Eine Flut von Hasskommentaren hätte Schauspieler Till Schweiger erhalten, schrieb DER STANDARD am 16. August (Seite 28), nachdem in einem Video zu sehen war, dass er seine 20jährige Tochter Lilli auf den Mund küsste. (Darauf habe er mit einem neuen Video mit Wangenkuss und „Nochmals Vater-Tochter-Liebe ohne Küsse auf die Lippen. Jetzt zufrieden?“ gekontert.)

Mich erinnert das an die viele „Skandale“, in denen Lokalbesitzer_innen „küssende“ homosexuelle Paare ihres Lokals verwiesen, weil sich angeblich andere Gäste angewidert fühlen würden. In einem dieser mir persönlich bekannten Fälle hatte der ältere Mann – ein guter Freund von mir – den Jüngeren getröstet, der unmittelbar zuvor eine Prüfung nicht bestanden hatte. Er erzählte mir, dass gleichzeitig an einem der Nebentische ein Hetero-Paar in leidenschaftliche Schmuserei verstrickt war, während er nur ein „Weine-doch-nicht-Bussi“ gegeben hätte. Aber offensichtlich hatte er die sexuelle Identität des Pizzeria-Wirten gefährdet. In einem anderen Fall, der einen Empörungsschrei in der Tagesberichterstattung auslöste, hatte die Besitzerin des altehrwürdigen Café Prückl zwei Frauen aus dem Lokal gewiesen, weil sie sich geküsst hatten – sich allerdings Tage und Berichte später im Nachhinein entschuldigt und eine Versöhnungsgeste angeboten.
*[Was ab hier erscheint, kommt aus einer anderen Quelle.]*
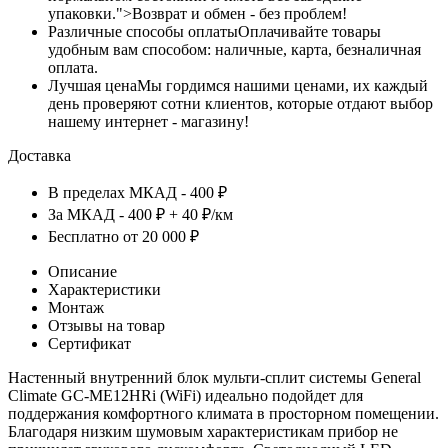
упаковки.">Возврат и обмен - без проблем!
Различные способы оплаты
Оплачивайте товары
удобным вам способом: наличные, карта, безналичная
оплата.
Лучшая цена
Мы гордимся нашими ценами, их каждый
день проверяют сотни клиентов, которые отдают выбор
нашему интернет - магазину!
Доставка
В пределах МКАД - 400 ₽
За МКАД - 400 ₽ + 40 ₽/км
Бесплатно от 20 000 ₽
Описание
Характеристики
Монтаж
Отзывы на товар
Сертификат
Настенный внутренний блок мульти-сплит системы General
Climate GC-ME12HRi (WiFi) идеально подойдет для
поддержания комфортного климата в просторном помещении.
Благодаря низким шумовым характеристикам прибор не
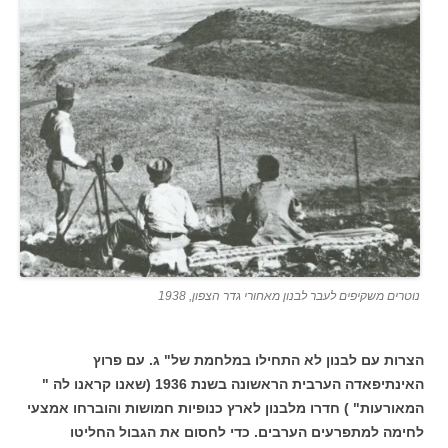
נוטרים משקיפים לעבר לבנון מאחורי גדר הצפון, 1938
הצרות עם לבנון לא התחילו במלחמת של" ג. עם פרוץ
האינתיפאדה הערבית הראשונה בשנת 1936 (שאנו קראנו לה "
המאורעות" ) חדרו מלבנון לארץ כנופיות חמושות והוברחו אמצעי
לחימה למתפרעים הערבים. כדי לחסום את הגבול החליטו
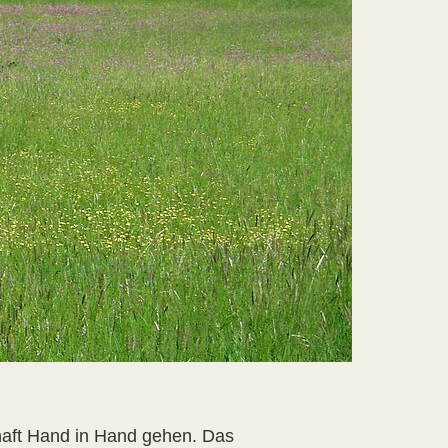
haft Hand in Hand gehen. Das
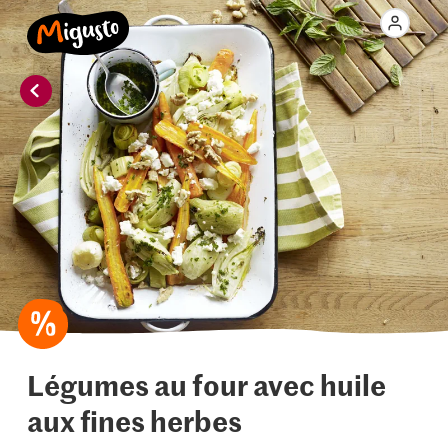
Légumes au four avec huile
aux fines herbes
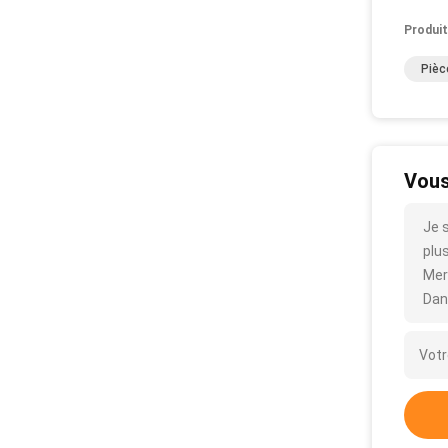
Produit
Pièc
Vous
Je 
plus
Mer
Dan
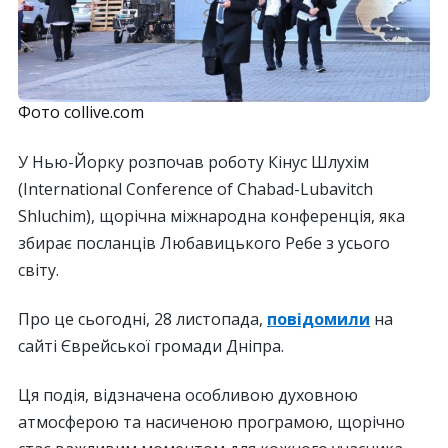
Фото collive.com
У Нью-Йорку розпочав роботу Кінус Шлухім
(International Conference of Chabad-Lubavitch
Shluchim), щорічна міжнародна конференція, яка
збирає посланців Любавицького Ребе з усього
світу.
Про це сьогодні, 28 листопада,
повідомили
на
сайті Єврейської громади Дніпра.
Ця подія, відзначена особливою духовною
атмосферою та насиченою програмою, щорічно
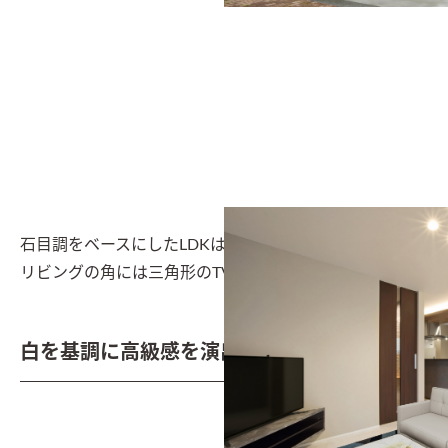
石目調をベースにしたLDKはホテルライクに仕上げた。
リビングの角には三角形のTVボードを造作
白を基調に高級感を演出した洗面化粧台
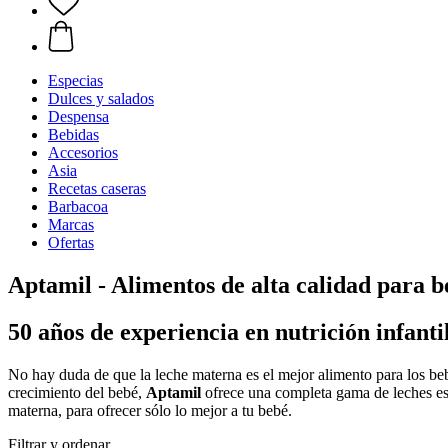
Especias
Dulces y salados
Despensa
Bebidas
Accesorios
Asia
Recetas caseras
Barbacoa
Marcas
Ofertas
Aptamil - Alimentos de alta calidad para b
50 años de experiencia en nutrición infanti
No hay duda de que la leche materna es el mejor alimento para los beb
crecimiento del bebé,
Aptamil
ofrece una completa gama de leches esp
materna, para ofrecer sólo lo mejor a tu bebé.
Filtrar y ordenar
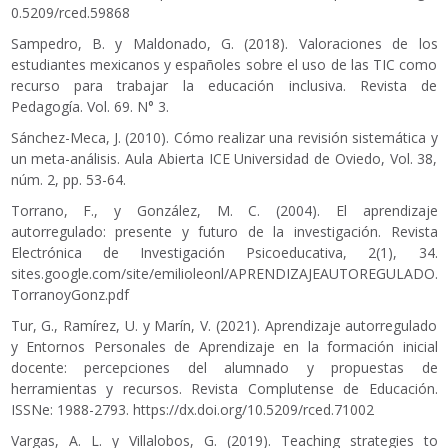
0.5209/rced.59868
Sampedro, B. y Maldonado, G. (2018). Valoraciones de los
estudiantes mexicanos y españoles sobre el uso de las TIC como
recurso para trabajar la educación inclusiva. Revista de
Pedagogía. Vol. 69. N° 3.
Sánchez-Meca, J. (2010). Cómo realizar una revisión sistemática y
un meta-análisis. Aula Abierta ICE Universidad de Oviedo, Vol. 38,
núm. 2, pp. 53-64.
Torrano, F., y González, M. C. (2004). El aprendizaje
autorregulado: presente y futuro de la investigación. Revista
Electrónica de Investigación Psicoeducativa, 2(1), 34.
sites.google.com/site/emilioleonl/APRENDIZAJEAUTOREGULADO.
TorranoyGonz.pdf
Tur, G., Ramírez, U. y Marín, V. (2021). Aprendizaje autorregulado
y Entornos Personales de Aprendizaje en la formación inicial
docente: percepciones del alumnado y propuestas de
herramientas y recursos. Revista Complutense de Educación.
ISSNe: 1988-2793.
https://dx.doi.org/10.5209/rced.71002
Vargas, A. L. y Villalobos, G. (2019). Teaching strategies to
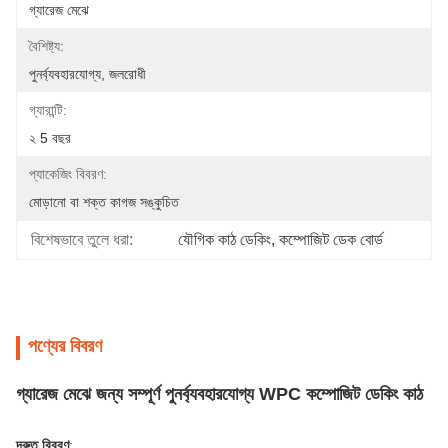
গ্যারেজ মেঝে
বৈশিষ্ট্য:
পুনর্ব্যবহারযোগ্য, জলরোধী
গ্যারান্টি:
২ 5 বছর
প্যাকেজিং বিবরণ:
মোড়ানো বা শক্ত কাগজ সঙ্কুচিত
বিশেষভাবে তুলে ধরা:
যৌগিক কাঠ ডেকিং
, 
কম্পোজিট ডেক বোর্ড
পণ্যের বিবরণ
গ্যারেজ মেঝে জন্য সম্পূর্ণ পুনর্ব্যবহারযোগ্য WPC কম্পোজিট ডেকিং কাঠ
দ্রুত বিবরণ
:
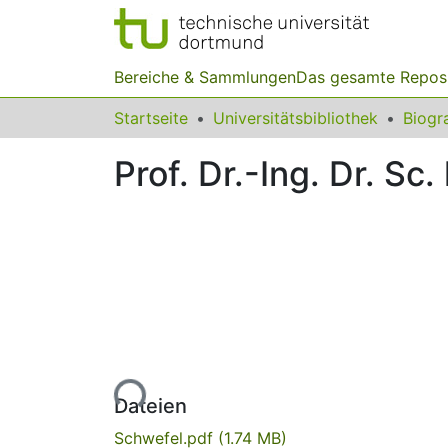
Bereiche & Sammlungen
Das gesamte Repos
Startseite
Universitätsbibliothek
Prof. Dr.-Ing. Dr. Sc
Lade...
Dateien
Schwefel.pdf
(1.74 MB)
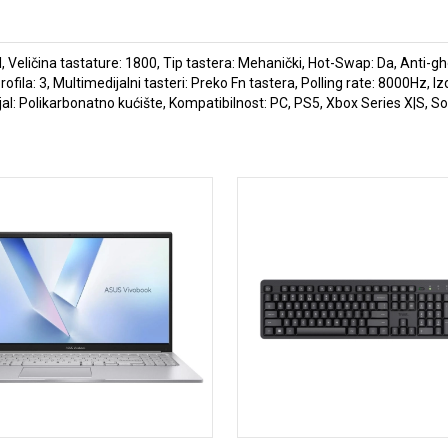
Veličina tastature: 1800, Tip tastera: Mehanički, Hot-Swap: Da, Anti-gho
ofila: 3, Multimedijalni tasteri: Preko Fn tastera, Polling rate: 8000Hz, Iz
jal: Polikarbonatno kućište, Kompatibilnost: PC, PS5, Xbox Series X|S, S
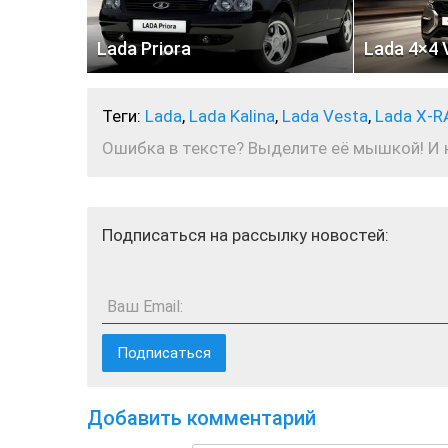
Lada Priora
Lada 4×4 
Теги:
Lada
,
Lada Kalina
,
Lada Vesta
,
Lada X-R
Ошибка в тексте? Выделите её мышкой! И на
Подписаться на рассылку новостей:
Ваш Email:
Добавить комментарий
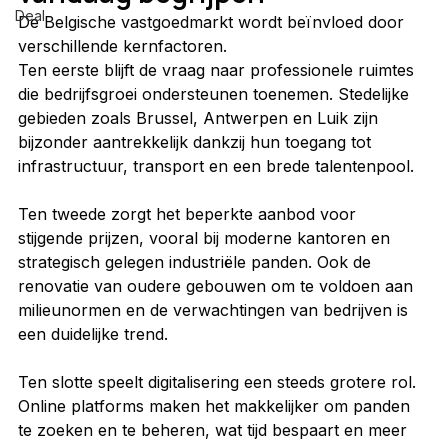
Deal
De Belgische vastgoedmarkt wordt beïnvloed door 
verschillende kernfactoren.
Ten eerste blijft de vraag naar professionele ruimtes 
die bedrijfs­groei ondersteunen toenemen. Stedelijke 
gebieden zoals Brussel, Antwerpen en Luik zijn 
bijzonder aantrekkelijk dankzij hun toegang tot 
infrastructuur, transport en een brede talentenpool.
Ten tweede zorgt het beperkte aanbod voor 
stijgende prijzen, vooral bij moderne kantoren en 
strategisch gelegen industriële panden. Ook de 
renovatie van oudere gebouwen om te voldoen aan 
milieunormen en de verwachtingen van bedrijven is 
een duidelijke trend.
Ten slotte speelt digitalisering een steeds grotere rol. 
Online platforms maken het makkelijker om panden 
te zoeken en te beheren, wat tijd bespaart en meer 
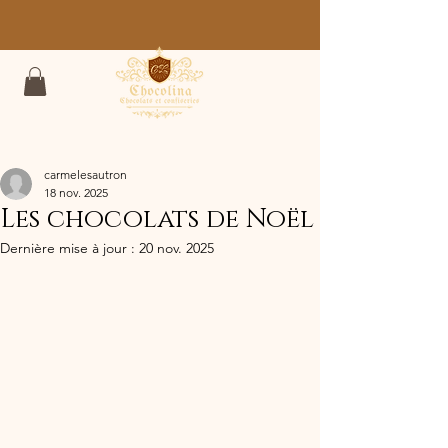
carmelesautron
18 nov. 2025
Les chocolats de Noël
Dernière mise à jour :
20 nov. 2025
Die Tugendwächter sind überall – und sie „erregen“ sich (im Doppelsinn des Wortes), wenn ihre Phantasien mit ihnen durchgehen. Sie sehen etwas – und schon laufen die geistigen Bilder in Fortsetzung des Geschehens,  wie es aus vielen Filmszenen bekannt und neuronal eingespeichert ist. Was hingegen nicht verwirklicht wird ist Mitfühlen. Dann würde man nämlich den Unterschied zwischen gelebter Herzenswärme, Freundschaft, Liebe und Erotik, Begehren, Leidenschaft und Gewalt! erkennen – denn für viele sind die Zwangsküssereien der Bussi-Bussi-Gesellschaft unerwünschtes Eindringen in den Intimbereich. Und klar gibt es auch sexuelle Ausbeutung von Kindern durch nahe Anverwandte, und Augenzeuge in unklaren Situationen zu werden ist unangenehm. Ich habe selbst einmal erlebt, wie ein Kollege (Universitätsprofessor, Psychotherapeut) seine Hände nicht von seiner erwachsenen Tochter ließ und ich konnte – vor allem an ihrem eigenartigen Lächeln – nicht klar erkennen, ob das nun Gewohnheit war oder gezielte Provokation. Damals – vor mehr als 15 Jahren – war ich aber noch nicht so weit, „kindlich naiv“ zu fragen: „Ist das jetzt eine Überschreitung der Inzestschranke?“, denn damals hatte ich meine Methode PROvokativpädagogik (s. mein gleichnamiges Buch) noch nicht entwickelt.

Es besteht ein großer Unterschied in der Aktion zwischen einem Bussi, einem Kuss, einer Schmuserei und was es sonst noch an Differenzierungen gibt … die Personen hingegen sind austauschbar. Einer meiner Söhne pflegt sich immer mit einem „dicken Bussi“ von mir zu verabschieden – und das geht von ihm aus, während mein anderer jeglichen Körperkontakt scheut, generell, nicht nur bei mir. Er gleicht eher mir – denn ich selbst mag auch nur von ganz wenigen Freunden umarmt und gebusselt werden weil ich genau spüre, ob das nicht einmal ein Sympathiebeweis ist sondern nur gedankenloses Gehabe, Demonstration vorgetäuschter Vertrautheit oder strategisches Manöver (wie etwa bei Walter Ulbricht und Leonid Breschnew). Wenn mich allerdings zu „leidenschaftliche“ Zärtlichkeiten bei anderen irritieren – was selten der Fall ist – weiß ich nett und freundlich darum zu bitten, ihren „beginnenden Paarungsakt in intimere Räume zu verlegen“.